Activities:
(1) In the piece on Radio One departures, where is Zane Lowe now taking the captain's chair?
(2) List every strength of Zane's presentation style that the piece on Radio One departures mentions.

[[ Supplied text open ]]

Goodbye Zane, Hello Annie; Goodbye Fearne, Hello Clara

A couple of people of note have left BBC Radio One.  Well, others have left too, but from ‘minority’ and specialist interest programming. Whilst acknowledging their departure, the world won’t really notice the loss of these lesser knowns.

Ok, you’re right, the world won’t really notice Zane or Fearne missing from Radio One either, and equally the world won’t notice Zane Lowe in the captain’s chair at the helm of Apple’s Beats 1 Itunes only radio station.

I’ve always liked and enjoyed Zane’s presentation style.  He can speak fast and energise the listener, interplay excitedly with the songs and the music he’s playing, and speak knowledgeably with anybody involved in the making of it.

[[ Supplied text closed ]]
[[ Entries shown open ]]

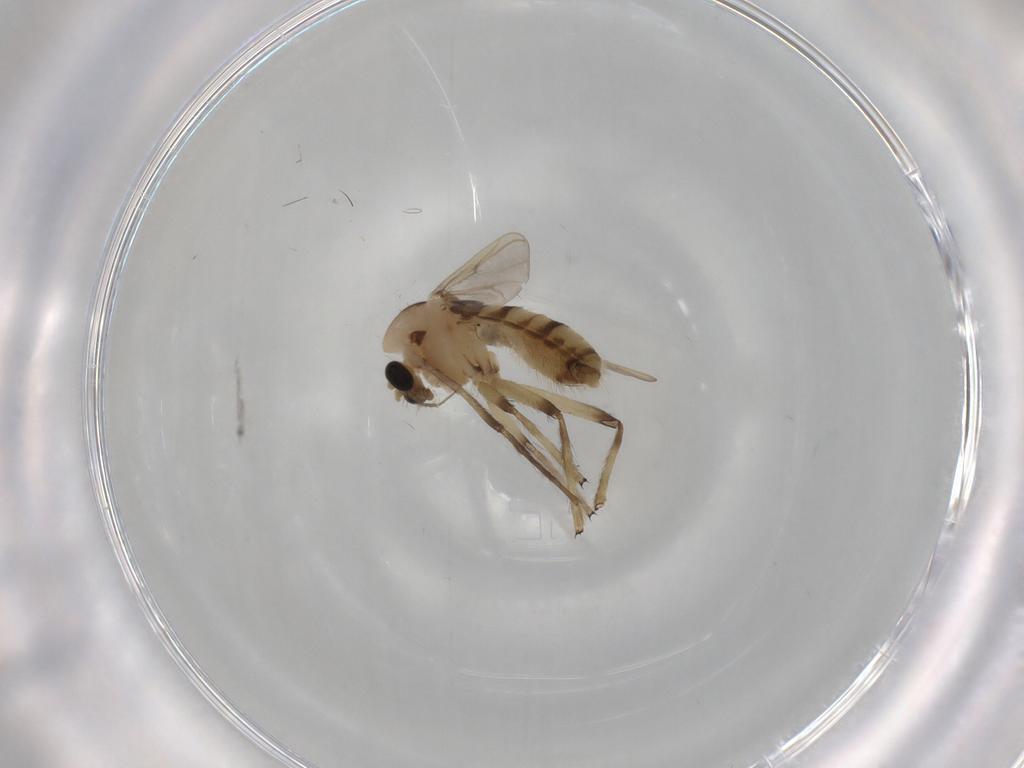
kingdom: Animalia
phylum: Arthropoda
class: Insecta
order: Diptera
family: Chironomidae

[[ Entries shown closed ]]

Answers given:
(1) At the helm of Apple's Beats 1 iTunes-only radio station.

(2)
- He can speak fast and energize the listener.
- He can interplay excitedly with the songs and the music he's playing.
- He can speak knowledgeably with anybody involved in making that music.